Korean Presidential Election Raises Prospect of Fiscal StimulusBy and
JPMorgan drops rate cut call as focus turns to fiscal policy
Nomura expects an extra budget of about 10 trillion won
As South Korea’s presidential hopefuls rush to prepare for an election due in less than two months, economists are expecting whoever wins will introduce a supplementary budget to bolster the economy.
Expectations of more spending prompted JPMorgan Chase & Co. to withdraw its forecast for a rate cut. It now sees rates on hold at 1.25 percent for this year. Societe Generale SA had expected two cuts in 2017 but now forecasts no change as economic data is improving and the candidates are focusing on containing record household debt.
“Historically, newly launched governments have tended to utilize fiscal options relatively aggressively for the first couple of years,” JPMorgan economists Lim Ji-won and Park Seok-gil wrote in a report after the constitutional court upheld an impeachment vote against Park Gyeun-hye on March 10. “We expect the new government to issue a relatively large supplementary budget in the second half" of the year, they wrote.
Park’s administration had planned a budget of about 400 trillion won ($350 billion), an increase of less than one percent from 2016. Bank of Korea Governor Lee Ju-yeol said this wasn’t accommodative and called for the government to play a bigger role.
Finance Minister Yoo Il-ho had already said the government will mull an extra budget after monitoring first-quarter data. On Monday, he said that is likely to be implemented by the new administration, as an election must be held by May 9 at the latest.
With national debt at less than 40 percent of the size of gross domestic product, the government has room for more spending. However, there’s limited scope to cut rates any further, with the Federal Reserve likely to raise rates this year and South Korea’s household debt continuing to rise to new records.
Nomura International Ltd. expects an extra budget of 10 trillion won as early as June to help offset the negative impact from falling tourist arrivals from China and corporate restructuring, according to a report on Monday.

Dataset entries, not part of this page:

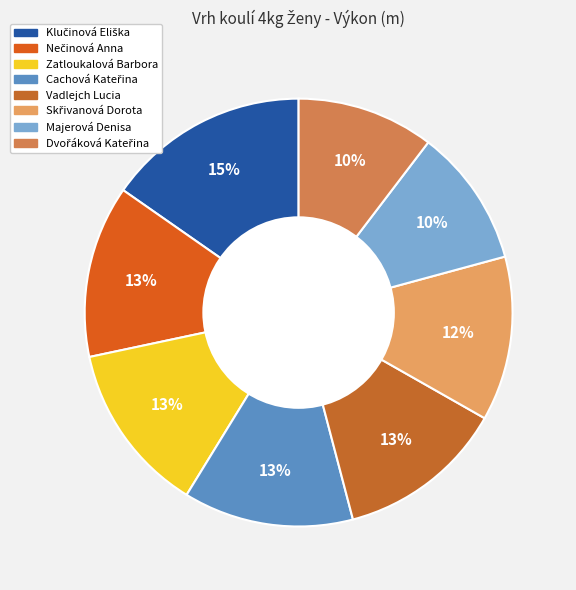

Which slice is the smallest?

Dvořáková Kateřina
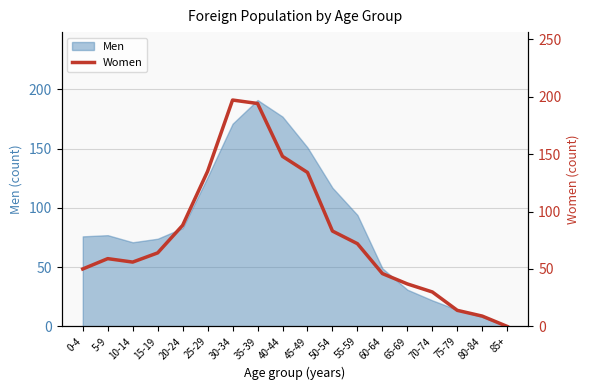

What is the label of the 8th point from the right?

50-54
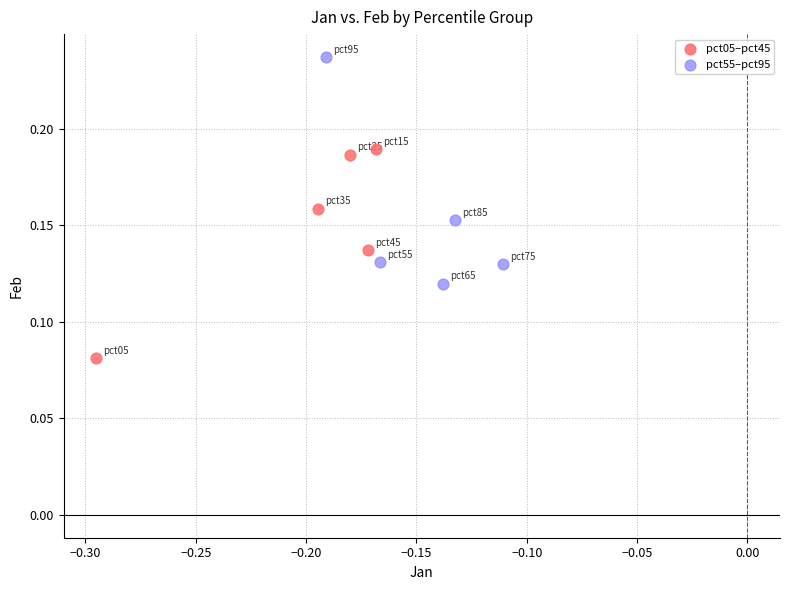

What are all the series names shown in the legend?

pct05–pct45, pct55–pct95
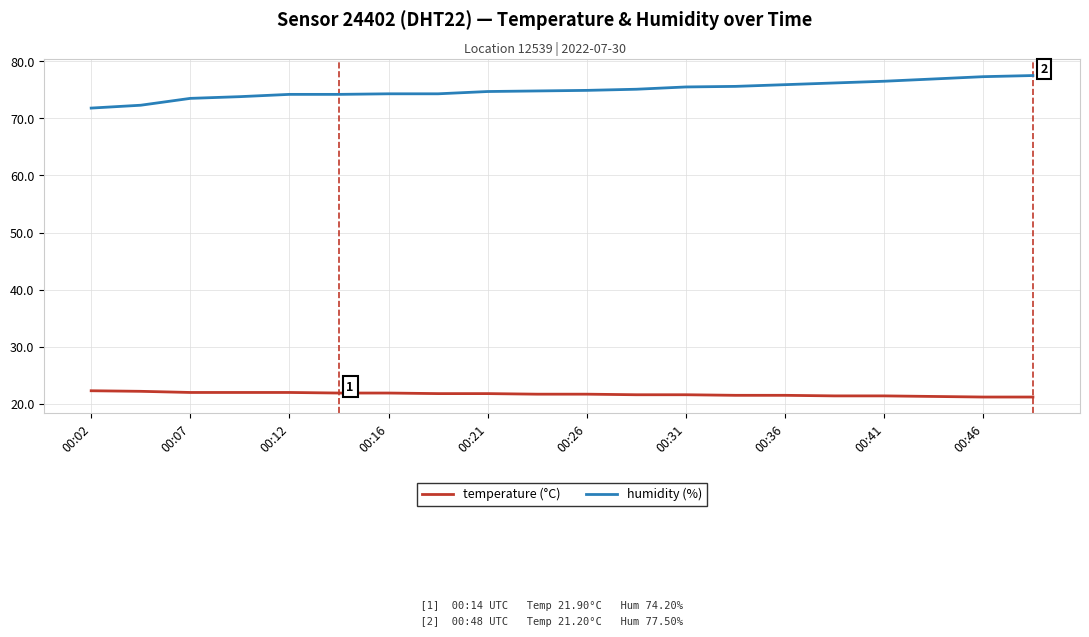

What is the smallest value displayed?

21.2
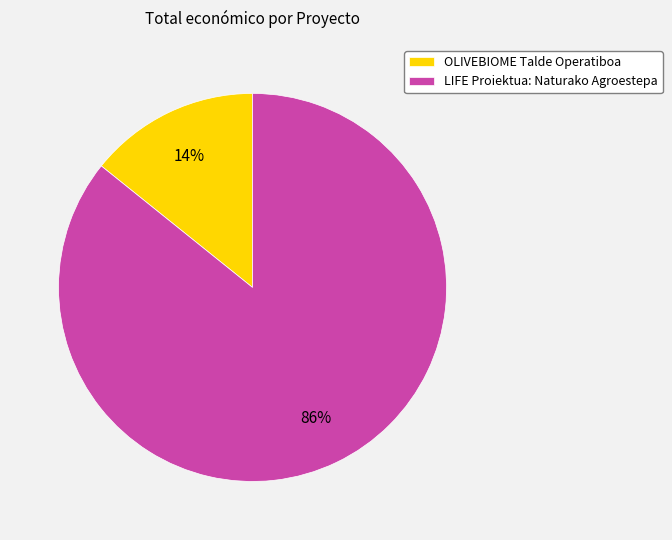

Which category accounts for the majority?

LIFE Proiektua: Naturako Agroestepa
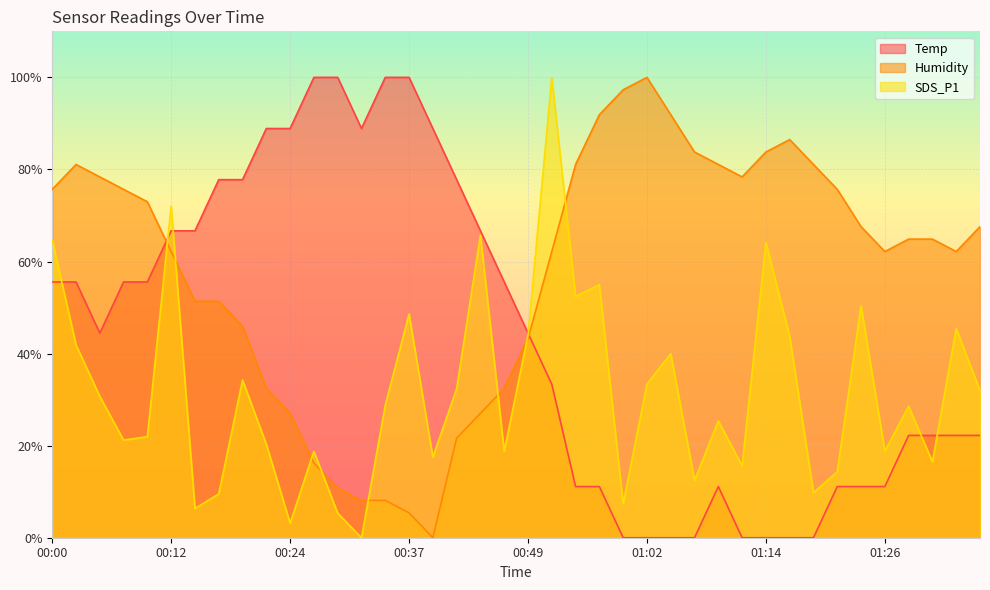

Rank the series by their maximum value, from lowest to highest.

Temp, Humidity, SDS_P1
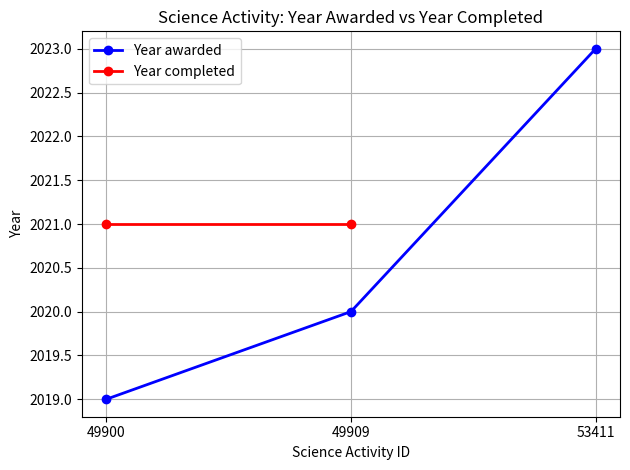

What is the lowest value of the Year awarded series?

2019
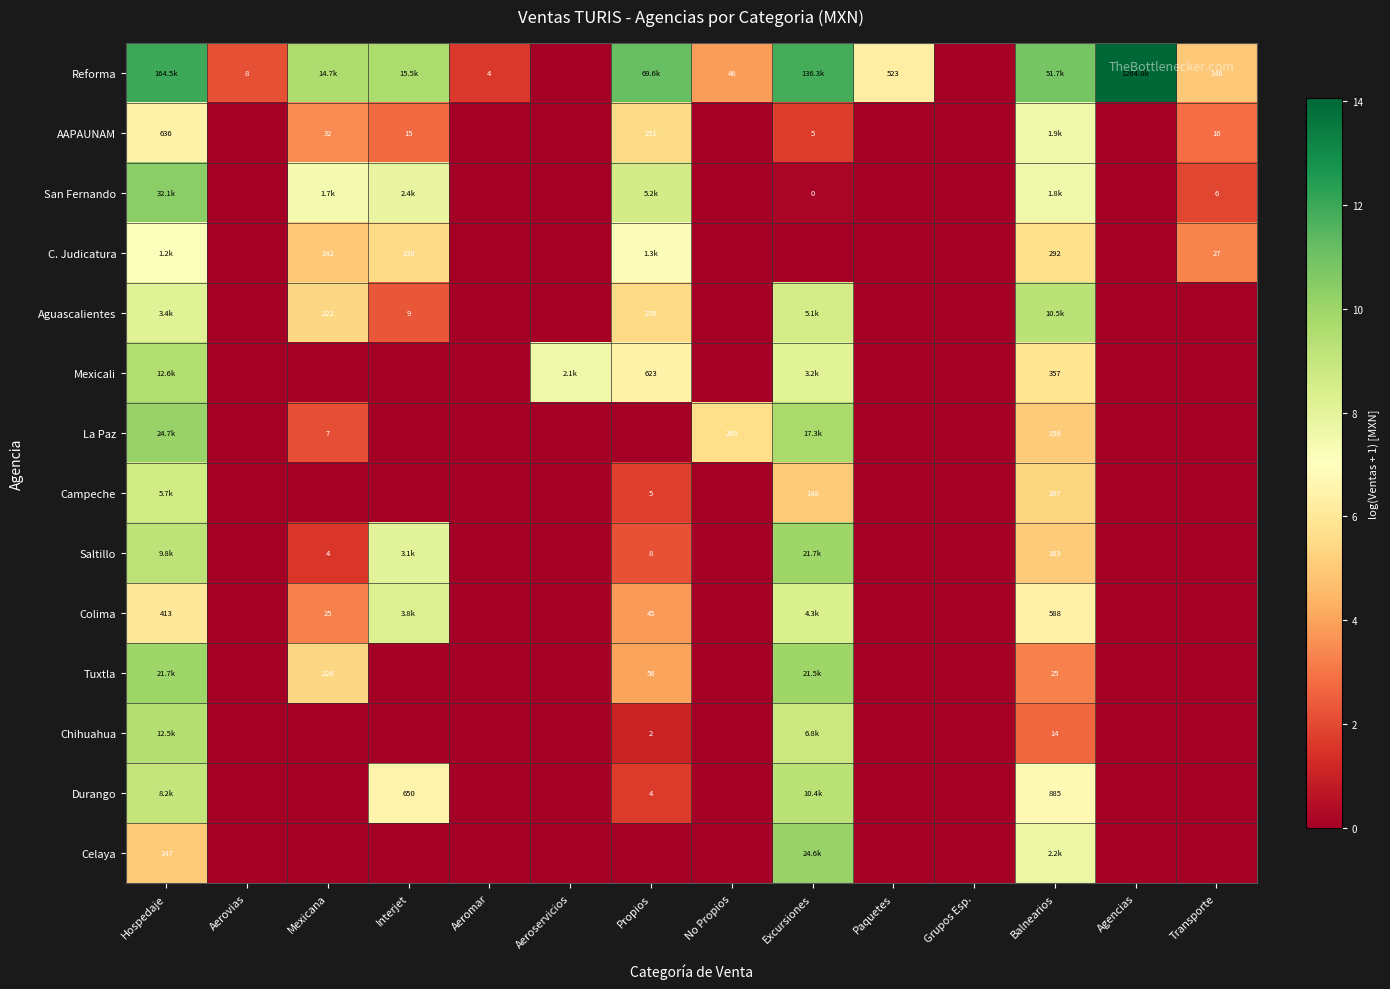

The Campeche series shows 0.0 at Agencias. True or false?

True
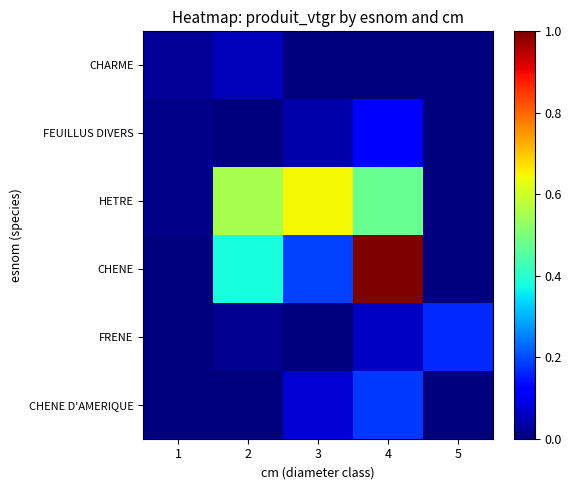

Which series changed the most between 1 and 2?

HETRE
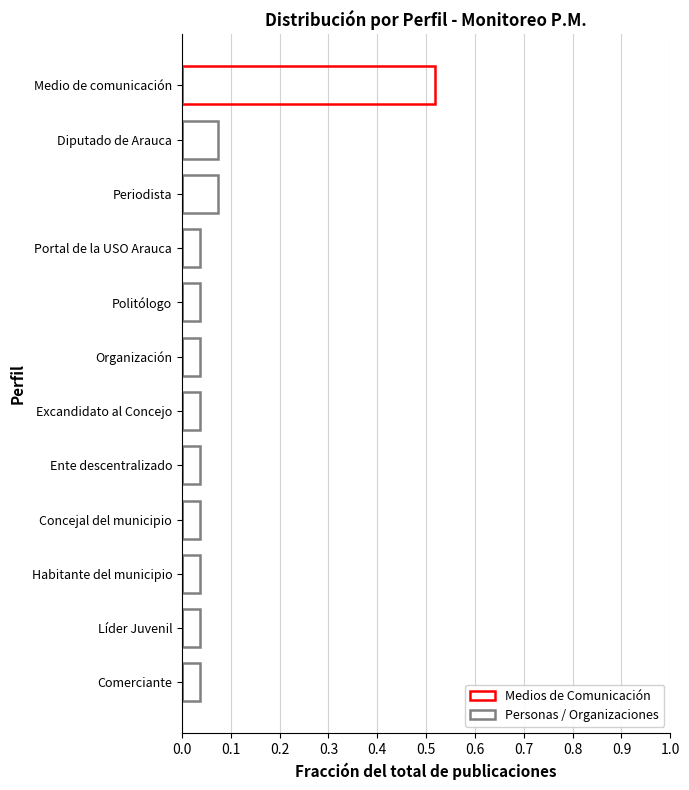

List the series in order of their peak value, lowest first.

Personas / Organizaciones, Medios de Comunicación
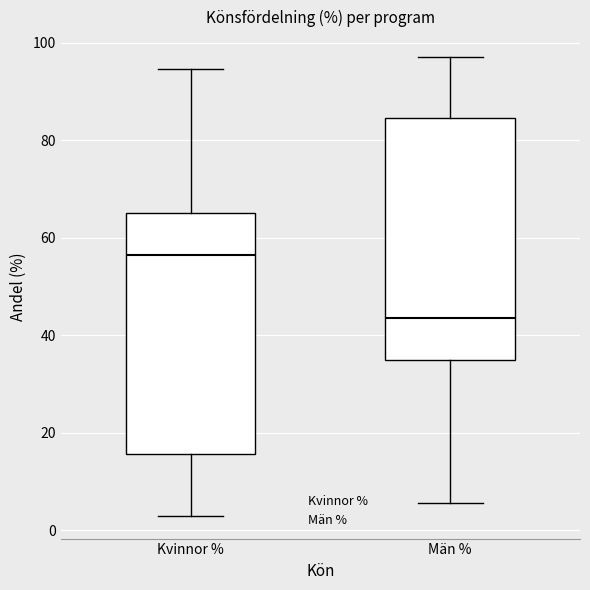

Reading left to right, transcribe this box plot: for each box, give where its median line is, the range the box spans, and where its two whiskers end, as read against the y-axis. The values are not printed on the chart, so give them approximately, as read against the axis.

Kvinnor %: median 56, box 16 to 66, whiskers 4 to 94
Män %: median 44, box 34 to 84, whiskers 6 to 98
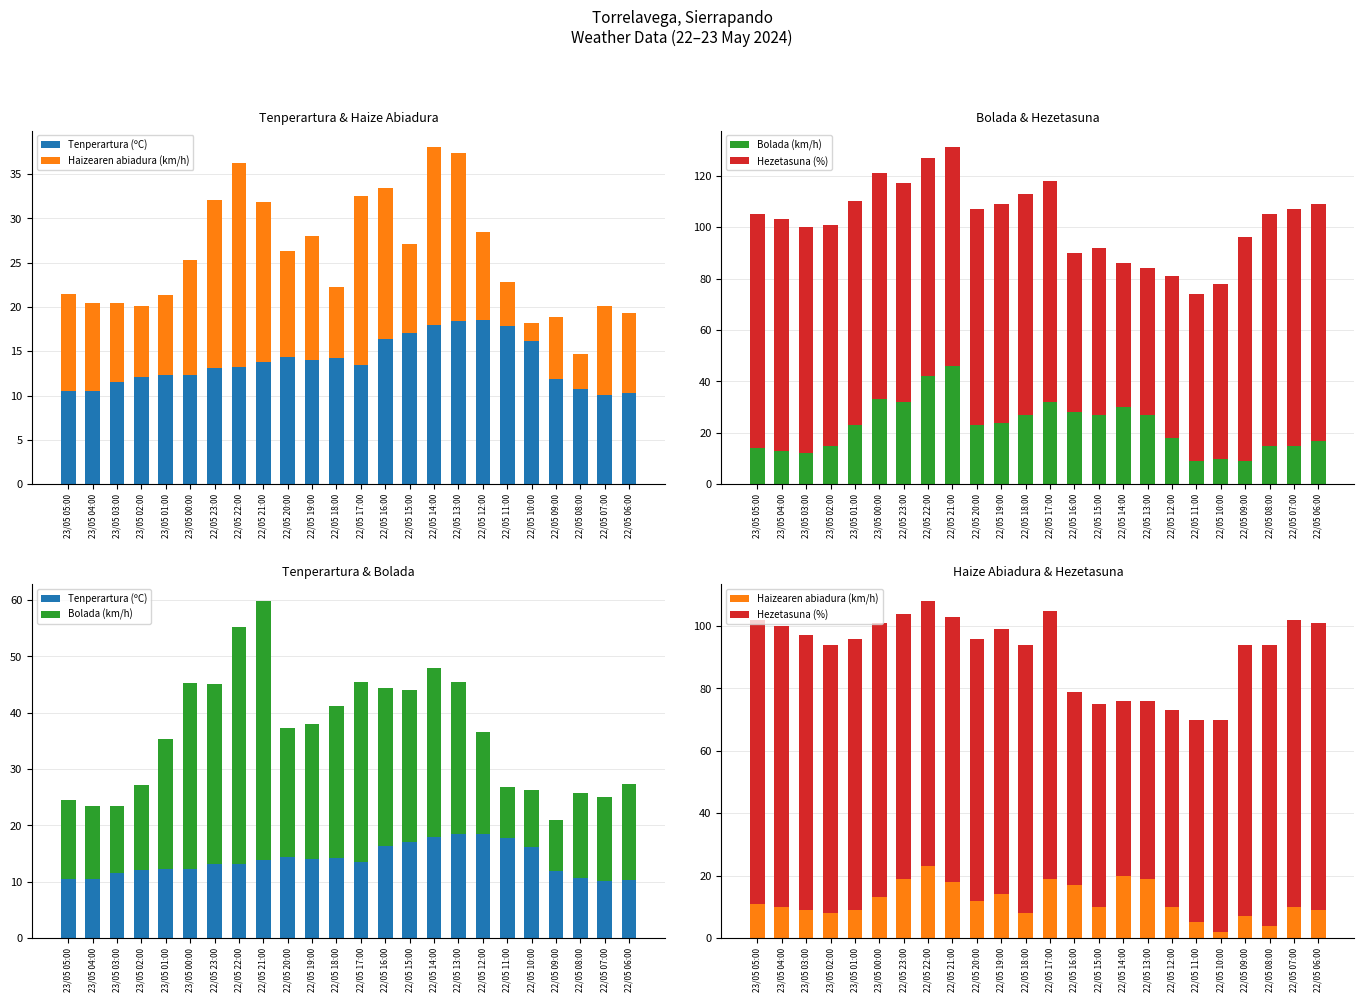

What is the sum of all Haizearen abiadura (km/h) values?

286.0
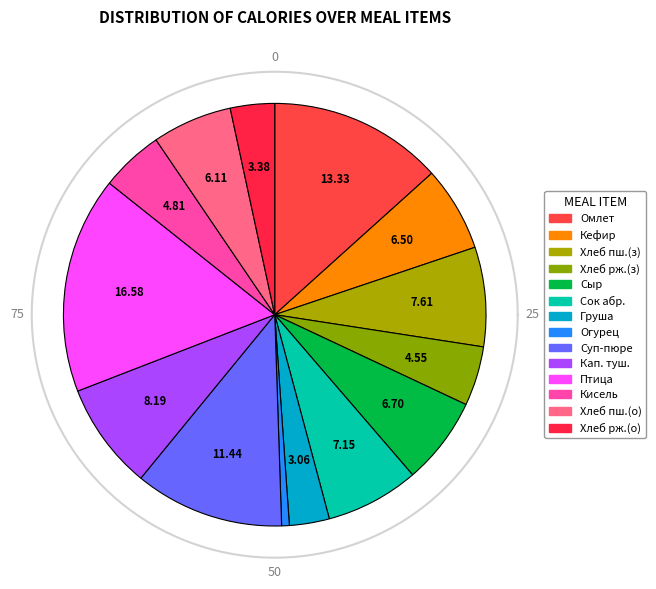

Is it true that Кефир is 16% of the pie?

False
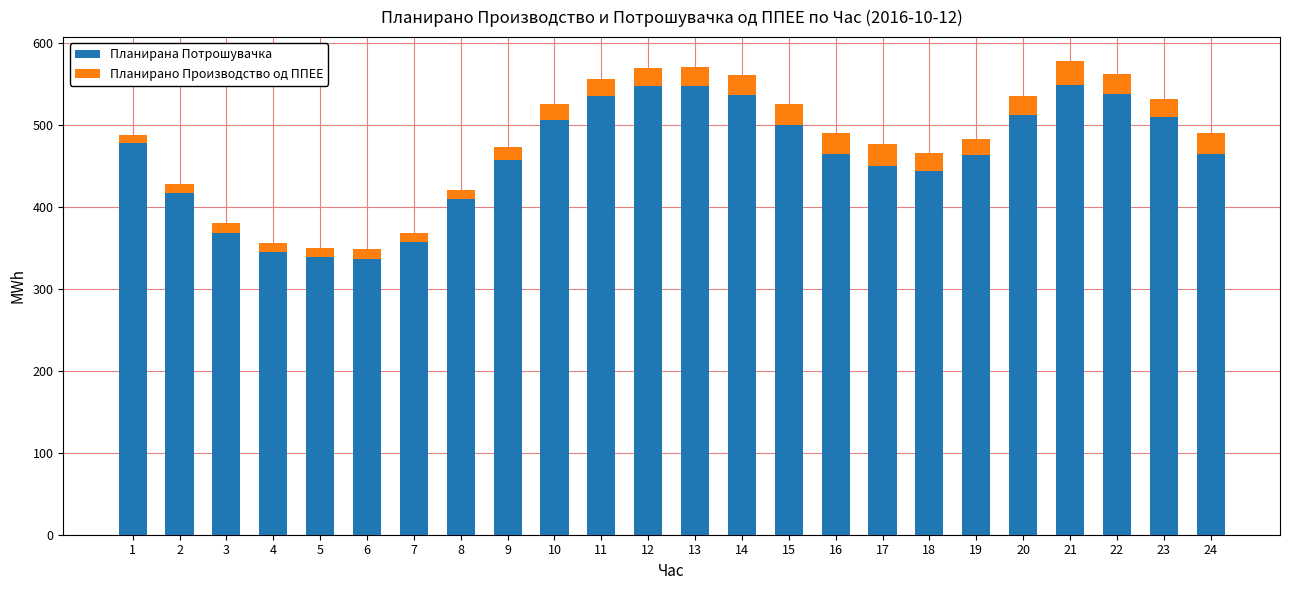

What value does the Планирана Потрошувачка series have at 13?

546.6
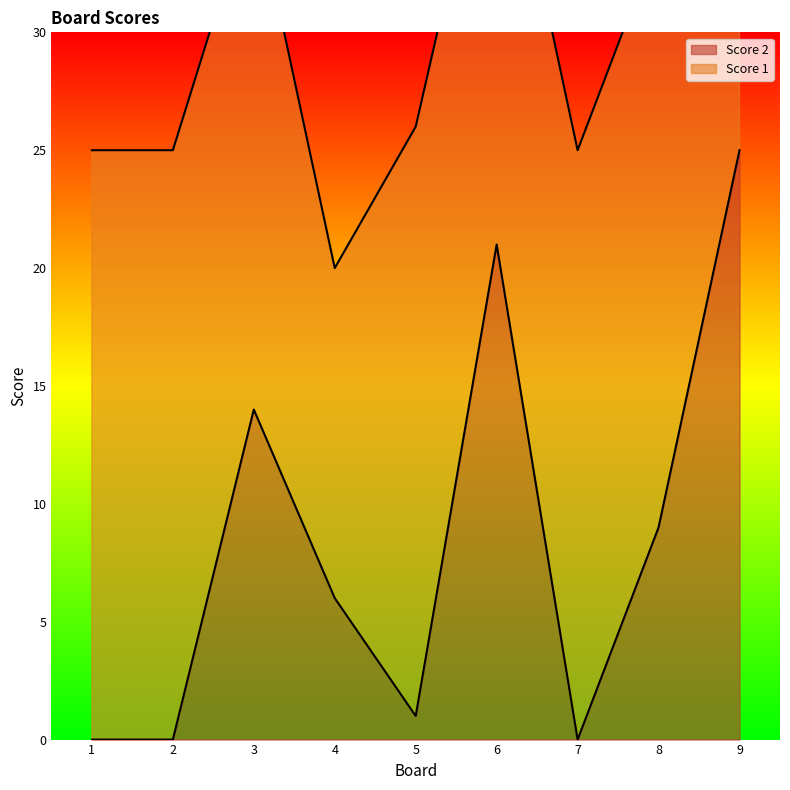

Which label corresponds to the largest value in the chart?

9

Moon Jae-in, the former leader of the Democratic Party of Korea and the leading presidential candidate, has pledged to push for a supplementary budget to create jobs if elected. Moon also suggested capping the pace of household debt growth. Lee Jae-myung, another candidate for the Democratic Party, said he will write off the debt of lower-income households.
Moon was leading in a Gallup poll released last Friday with a 32 percent approval rating, followed by fellow party member and Provincial Governor Ahn Hee-jung, with 17 percent support. The party will choose a candidate before the election.
“The possibility that a candidate from the Democratic Party will become president is very high, and it seems household debt-worriers are the majority there,” said Oh Suk-tae, an economist at SG Securities Co., a unit of Societe Generale SA. “A rate cut would only come if the economy is in a complete mess, but exports are improving and BOK may have to raise its inflation forecast.”
Despite the expectation for a supplementary budget, economists are reluctant to revise their GDP forecast upward as risks include China’s economic retaliation over the Thaad missile shield and the Trump administration’s protectionist trade stance.
“An early election could end recent policy uncertainty and boost sentiment,” said Angela Hsieh, an economist for Barclays Bank Plc. Although the drag on domestic demand could be reduced following the impeachment, the uncertainty around the Thaad deployment and the potential fall in visitors from mainland China could weigh on retail sales and services, she wrote in an email.
The BOK forecasts 2.5 percent economic expansion for this year and inflation of 1.8 percent.